Episode04-1 女らしさと騎士らしさと
電車が走り出して早30分、未だ襲撃はなく隣で談笑しているレナスに笑顔を向けながら、アルベールはちらりと周囲を見回した。
騎士を他にすれば出入りをする者もおらず、襲撃の予兆はない。
ヴィンセントからの報告によれば怪しい客の姿もないとのことだ。
さすがに時速300キロで走る列車に乗り込むのは難しい。襲撃があるならば列車が止まるタイミングだろうとアルベールは踏み、わずかに緊張を解く。
「そんなに心配されなくても大丈夫ですよ」
唐突に、レナスがアルベールの手のひらを握る。
それにほんの少し驚きながらも、彼女の笑顔を見ていると安心できる自分に気づき、アルベールは苦笑した。

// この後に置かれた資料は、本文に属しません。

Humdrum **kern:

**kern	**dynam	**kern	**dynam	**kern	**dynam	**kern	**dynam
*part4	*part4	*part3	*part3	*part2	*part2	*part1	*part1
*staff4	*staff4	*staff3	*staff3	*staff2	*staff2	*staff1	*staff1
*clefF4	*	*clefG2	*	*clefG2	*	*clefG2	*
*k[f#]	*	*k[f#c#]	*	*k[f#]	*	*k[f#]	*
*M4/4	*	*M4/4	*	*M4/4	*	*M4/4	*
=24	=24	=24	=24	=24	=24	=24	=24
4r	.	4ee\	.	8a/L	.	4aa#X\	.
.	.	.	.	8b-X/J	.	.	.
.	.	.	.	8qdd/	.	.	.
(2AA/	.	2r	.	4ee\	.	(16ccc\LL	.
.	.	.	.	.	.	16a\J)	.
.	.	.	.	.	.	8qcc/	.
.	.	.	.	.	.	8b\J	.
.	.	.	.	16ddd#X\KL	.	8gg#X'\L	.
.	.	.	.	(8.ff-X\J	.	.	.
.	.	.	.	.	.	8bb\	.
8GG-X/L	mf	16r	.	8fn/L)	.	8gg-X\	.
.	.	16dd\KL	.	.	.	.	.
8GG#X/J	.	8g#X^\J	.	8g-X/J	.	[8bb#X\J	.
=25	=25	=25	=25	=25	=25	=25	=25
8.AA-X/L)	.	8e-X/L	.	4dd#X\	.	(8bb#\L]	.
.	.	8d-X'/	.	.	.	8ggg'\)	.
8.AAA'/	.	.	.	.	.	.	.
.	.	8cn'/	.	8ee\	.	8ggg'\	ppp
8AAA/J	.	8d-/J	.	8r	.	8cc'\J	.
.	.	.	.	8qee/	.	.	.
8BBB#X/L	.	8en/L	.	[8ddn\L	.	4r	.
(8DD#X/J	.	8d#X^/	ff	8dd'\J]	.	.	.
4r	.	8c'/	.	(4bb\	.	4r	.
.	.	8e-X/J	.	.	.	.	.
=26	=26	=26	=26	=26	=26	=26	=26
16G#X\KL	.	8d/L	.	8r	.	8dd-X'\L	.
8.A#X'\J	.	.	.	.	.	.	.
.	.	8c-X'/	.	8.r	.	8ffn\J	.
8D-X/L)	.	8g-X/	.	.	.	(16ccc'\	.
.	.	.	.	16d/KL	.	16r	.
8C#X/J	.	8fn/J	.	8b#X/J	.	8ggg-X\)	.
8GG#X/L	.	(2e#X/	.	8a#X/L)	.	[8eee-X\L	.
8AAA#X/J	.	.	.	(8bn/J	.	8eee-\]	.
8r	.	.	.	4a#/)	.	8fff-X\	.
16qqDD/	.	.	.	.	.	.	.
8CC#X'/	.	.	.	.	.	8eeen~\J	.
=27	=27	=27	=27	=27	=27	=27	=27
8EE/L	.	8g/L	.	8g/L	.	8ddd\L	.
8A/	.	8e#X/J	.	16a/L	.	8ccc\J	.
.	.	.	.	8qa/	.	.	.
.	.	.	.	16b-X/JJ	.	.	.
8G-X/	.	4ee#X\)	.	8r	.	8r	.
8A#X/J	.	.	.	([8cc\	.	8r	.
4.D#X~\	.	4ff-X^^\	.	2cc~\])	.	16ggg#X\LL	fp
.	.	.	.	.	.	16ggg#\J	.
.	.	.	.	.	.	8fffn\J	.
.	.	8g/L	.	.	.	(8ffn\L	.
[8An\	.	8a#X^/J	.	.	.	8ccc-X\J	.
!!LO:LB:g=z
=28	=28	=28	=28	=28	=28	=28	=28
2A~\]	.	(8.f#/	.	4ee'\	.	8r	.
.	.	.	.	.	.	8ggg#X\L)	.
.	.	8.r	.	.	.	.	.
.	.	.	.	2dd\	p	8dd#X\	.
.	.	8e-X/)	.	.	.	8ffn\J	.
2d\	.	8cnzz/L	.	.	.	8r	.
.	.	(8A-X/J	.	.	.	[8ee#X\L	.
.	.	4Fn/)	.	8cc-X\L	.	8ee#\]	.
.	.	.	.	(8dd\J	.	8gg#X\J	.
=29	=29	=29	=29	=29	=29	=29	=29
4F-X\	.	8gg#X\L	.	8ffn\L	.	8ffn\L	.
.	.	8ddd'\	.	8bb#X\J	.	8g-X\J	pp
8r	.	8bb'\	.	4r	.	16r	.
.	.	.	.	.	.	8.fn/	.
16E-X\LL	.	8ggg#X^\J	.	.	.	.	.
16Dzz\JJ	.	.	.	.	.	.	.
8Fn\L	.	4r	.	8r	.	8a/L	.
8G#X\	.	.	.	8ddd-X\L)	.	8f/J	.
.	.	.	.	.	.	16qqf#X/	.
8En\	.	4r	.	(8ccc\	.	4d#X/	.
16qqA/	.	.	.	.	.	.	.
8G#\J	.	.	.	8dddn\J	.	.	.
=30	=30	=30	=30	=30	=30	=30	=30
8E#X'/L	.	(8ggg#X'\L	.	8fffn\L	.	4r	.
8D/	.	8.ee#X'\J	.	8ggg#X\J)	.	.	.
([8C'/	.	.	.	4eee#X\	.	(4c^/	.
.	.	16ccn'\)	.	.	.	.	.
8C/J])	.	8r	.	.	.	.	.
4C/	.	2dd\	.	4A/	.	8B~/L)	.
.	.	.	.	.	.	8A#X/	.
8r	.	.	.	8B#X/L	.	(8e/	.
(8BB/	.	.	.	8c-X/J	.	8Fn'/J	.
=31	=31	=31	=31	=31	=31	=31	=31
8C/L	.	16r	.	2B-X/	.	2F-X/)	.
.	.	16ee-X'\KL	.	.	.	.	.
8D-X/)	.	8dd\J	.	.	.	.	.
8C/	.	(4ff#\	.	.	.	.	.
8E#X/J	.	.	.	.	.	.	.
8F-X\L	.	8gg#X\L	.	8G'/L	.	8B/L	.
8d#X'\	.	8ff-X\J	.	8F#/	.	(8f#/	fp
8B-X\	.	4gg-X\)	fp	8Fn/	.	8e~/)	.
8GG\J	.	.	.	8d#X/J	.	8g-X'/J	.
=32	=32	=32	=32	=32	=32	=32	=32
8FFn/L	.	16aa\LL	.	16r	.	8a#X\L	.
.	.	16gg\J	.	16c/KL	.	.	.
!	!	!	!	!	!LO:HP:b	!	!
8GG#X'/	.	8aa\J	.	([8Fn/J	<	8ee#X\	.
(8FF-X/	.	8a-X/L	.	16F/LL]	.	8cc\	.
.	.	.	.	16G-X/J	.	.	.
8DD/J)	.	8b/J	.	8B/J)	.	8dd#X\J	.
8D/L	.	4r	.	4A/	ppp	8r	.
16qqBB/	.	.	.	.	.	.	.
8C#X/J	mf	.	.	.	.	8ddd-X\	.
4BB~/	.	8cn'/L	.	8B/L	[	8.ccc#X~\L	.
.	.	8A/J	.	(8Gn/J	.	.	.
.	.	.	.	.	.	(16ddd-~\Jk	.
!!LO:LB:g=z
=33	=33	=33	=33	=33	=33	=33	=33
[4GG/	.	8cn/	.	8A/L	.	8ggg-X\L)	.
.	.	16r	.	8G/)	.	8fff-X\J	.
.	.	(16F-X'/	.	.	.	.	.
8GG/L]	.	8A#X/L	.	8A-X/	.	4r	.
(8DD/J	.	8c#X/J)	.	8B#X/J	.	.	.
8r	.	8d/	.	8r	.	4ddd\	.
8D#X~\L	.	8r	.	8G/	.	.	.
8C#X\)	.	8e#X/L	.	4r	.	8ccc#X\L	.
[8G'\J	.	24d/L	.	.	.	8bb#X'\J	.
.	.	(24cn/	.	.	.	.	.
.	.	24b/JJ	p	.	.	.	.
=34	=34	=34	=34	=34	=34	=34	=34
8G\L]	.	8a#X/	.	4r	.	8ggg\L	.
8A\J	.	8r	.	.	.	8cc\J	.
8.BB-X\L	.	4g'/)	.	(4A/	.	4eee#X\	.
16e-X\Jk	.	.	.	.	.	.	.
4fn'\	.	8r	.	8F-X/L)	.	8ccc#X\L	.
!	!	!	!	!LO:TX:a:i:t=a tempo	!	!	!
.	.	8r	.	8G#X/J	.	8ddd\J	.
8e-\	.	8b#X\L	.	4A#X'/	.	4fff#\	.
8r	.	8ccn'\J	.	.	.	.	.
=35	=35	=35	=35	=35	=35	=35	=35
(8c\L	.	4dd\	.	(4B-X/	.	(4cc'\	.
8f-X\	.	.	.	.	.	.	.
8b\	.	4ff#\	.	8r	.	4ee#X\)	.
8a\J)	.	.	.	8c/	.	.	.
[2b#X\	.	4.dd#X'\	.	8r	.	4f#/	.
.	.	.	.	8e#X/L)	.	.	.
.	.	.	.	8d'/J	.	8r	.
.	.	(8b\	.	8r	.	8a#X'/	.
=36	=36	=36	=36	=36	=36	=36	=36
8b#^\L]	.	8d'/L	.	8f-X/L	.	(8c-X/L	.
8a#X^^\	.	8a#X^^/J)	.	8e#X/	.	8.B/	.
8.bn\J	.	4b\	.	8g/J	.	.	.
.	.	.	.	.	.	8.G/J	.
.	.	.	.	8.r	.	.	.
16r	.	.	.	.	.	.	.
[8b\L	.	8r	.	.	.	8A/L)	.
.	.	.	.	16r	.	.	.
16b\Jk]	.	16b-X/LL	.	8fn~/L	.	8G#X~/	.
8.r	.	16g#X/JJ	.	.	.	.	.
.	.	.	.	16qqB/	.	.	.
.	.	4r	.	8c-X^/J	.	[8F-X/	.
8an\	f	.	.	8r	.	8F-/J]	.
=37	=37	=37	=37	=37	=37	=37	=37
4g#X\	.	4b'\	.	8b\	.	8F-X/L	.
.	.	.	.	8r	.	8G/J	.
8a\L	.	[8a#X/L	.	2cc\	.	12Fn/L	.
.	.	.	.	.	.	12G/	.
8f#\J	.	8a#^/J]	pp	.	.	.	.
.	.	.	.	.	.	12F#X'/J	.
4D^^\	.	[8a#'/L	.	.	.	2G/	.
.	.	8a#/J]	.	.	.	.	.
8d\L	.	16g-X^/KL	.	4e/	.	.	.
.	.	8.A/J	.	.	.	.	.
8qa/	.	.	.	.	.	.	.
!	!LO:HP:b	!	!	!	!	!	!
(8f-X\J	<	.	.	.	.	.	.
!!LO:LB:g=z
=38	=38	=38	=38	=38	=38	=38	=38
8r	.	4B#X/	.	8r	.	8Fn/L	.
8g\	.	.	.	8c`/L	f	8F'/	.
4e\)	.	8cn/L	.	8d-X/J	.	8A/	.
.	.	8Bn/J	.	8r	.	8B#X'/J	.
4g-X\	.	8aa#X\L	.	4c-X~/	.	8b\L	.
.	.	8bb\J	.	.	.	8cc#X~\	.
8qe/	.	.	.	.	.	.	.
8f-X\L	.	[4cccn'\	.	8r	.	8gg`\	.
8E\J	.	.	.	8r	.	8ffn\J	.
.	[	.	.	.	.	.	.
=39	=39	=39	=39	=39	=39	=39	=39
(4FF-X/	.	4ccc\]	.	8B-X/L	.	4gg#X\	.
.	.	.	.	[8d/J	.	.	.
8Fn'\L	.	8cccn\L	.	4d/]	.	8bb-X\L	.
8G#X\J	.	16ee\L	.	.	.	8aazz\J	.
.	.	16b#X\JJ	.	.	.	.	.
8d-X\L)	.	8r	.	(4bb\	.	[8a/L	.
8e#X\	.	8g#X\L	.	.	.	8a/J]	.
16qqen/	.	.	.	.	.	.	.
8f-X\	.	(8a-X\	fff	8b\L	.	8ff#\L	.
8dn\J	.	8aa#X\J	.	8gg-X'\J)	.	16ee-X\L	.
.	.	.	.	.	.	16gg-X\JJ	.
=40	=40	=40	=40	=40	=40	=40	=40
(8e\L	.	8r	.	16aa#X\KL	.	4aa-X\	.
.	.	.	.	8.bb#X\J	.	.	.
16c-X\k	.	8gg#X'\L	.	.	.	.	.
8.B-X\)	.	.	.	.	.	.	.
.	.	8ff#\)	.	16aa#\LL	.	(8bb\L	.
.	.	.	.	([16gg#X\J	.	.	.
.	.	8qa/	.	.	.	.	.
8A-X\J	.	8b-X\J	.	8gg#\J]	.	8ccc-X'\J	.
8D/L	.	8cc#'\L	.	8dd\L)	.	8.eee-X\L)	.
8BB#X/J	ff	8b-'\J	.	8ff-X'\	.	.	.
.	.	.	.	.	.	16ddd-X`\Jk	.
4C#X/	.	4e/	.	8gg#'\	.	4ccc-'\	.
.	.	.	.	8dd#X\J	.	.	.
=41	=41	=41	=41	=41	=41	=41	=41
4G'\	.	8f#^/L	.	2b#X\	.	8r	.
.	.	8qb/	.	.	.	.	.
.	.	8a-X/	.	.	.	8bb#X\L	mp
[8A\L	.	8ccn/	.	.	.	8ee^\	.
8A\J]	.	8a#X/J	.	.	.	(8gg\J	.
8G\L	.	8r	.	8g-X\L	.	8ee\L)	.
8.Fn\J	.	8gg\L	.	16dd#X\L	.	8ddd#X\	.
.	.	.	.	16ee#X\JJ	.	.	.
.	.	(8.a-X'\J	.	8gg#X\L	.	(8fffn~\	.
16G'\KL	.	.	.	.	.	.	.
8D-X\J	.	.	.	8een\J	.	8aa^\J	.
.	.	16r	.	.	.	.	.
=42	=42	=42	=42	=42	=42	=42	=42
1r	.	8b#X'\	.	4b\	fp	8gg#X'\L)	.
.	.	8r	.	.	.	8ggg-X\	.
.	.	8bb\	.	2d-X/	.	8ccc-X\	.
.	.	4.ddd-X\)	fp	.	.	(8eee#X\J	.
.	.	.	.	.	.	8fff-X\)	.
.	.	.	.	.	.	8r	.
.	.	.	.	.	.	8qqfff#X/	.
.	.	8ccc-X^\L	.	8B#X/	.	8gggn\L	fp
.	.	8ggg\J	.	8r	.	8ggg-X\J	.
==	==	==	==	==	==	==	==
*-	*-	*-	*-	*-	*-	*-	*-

いざとなったらレナスを守るのは自分の方なのに、気がつけばいつも、レナスのさりげない言葉や行動に救われている自分がいることを、アルベールはすこし情けなく思う。
見た目は可憐で清楚。そして常に明るく気だてがよいレナスをアルベールは心の底から愛しく思っている。
だが時々思うのだ。彼女には自分にはない強さがあると。
「本当に、あなたはお強い」
レナスが若干息をのむが、アルベールはそれに気づかないようだった。
「今の状況を話しても動揺一つしない」
「それは、アルベール様が側にいてくれるからですわ」
「でも僕は騎士としてはまだまだ半人前です。剣術では友のヴィンセントに勝てず、聖なる力にすら拒まれている」
「でもこれから修行に向かうのでしょう? 立派なことですわ」
「むしろ遅すぎるくらいです」
「でも、あなたはそれに気づいたわ」
切なげに揺れるアルベールの顔をのぞき込み、レナスは笑う。
「間違いをただし、後悔から前に進むことは正しい者にしかできないことです。そしてそれこそ、騎士として大切なことなのではないでしょうか?」
「あなたはずいぶん、騎士道にお詳しいようだ」
アルベールの言葉に、レナスは目を泳がせる。
「…ということを、昔教えていただいたんです。そこの彼に」
そう言った先にいたのは、暇そうな顔で二人の側にたたずんでいるヒューズ。
「執事にですか?」
「い、今は執事ですが以前は騎士だったそうで」
フォローしろと視線を送られ、ヒューズは「左様でございます」と頭を下げる。
そのやりとりを見て、アルベールはなぜだか少し複雑な顔をする。
「僕なんかより、立派な騎士が側にいるのですね。それも常に」
「そんな!アルベール様より立派な騎士なんていませんわ!」
そう言うなり、レナスはアルベールの腕をとる。
「あなたはこんなに素敵で女性に優しくてお強い。それに比べてこの男、情けなくてどうしようもなくてブルースウィリスリーの物まねしかできないんですのよ」
再び跳んできた視線に、ヒューズが「あちょ」とやる気のない構えをしてみせる。
「こんなのとご自分を比べてはいけません!」
ね? と顔を近づけられ、アルベールは渋々うなずく。
「すいません。最近ちょっといろいろと自信をなくしていて…。情けないところを見せました」
「かまいませんわ。むしろ私には見せてくださってよいのですよ」
レナスの言葉にアルベールは堅く首を横に振る。
「男性は女性より強くあらねばなりません。あなただって、強い男性が好きだとおっしゃっていたでしょう?」
「それはそうですけど、私は…」
「僕はあなたにふさわしい男でありたいのです。わかってください」
そう言って、アルベールは堅く口を閉ざし、窓の方へと視線をそらす。
自分に向けられ無くなった言葉と視線に、レナスもまた仕方なく黙り込むほか無かった。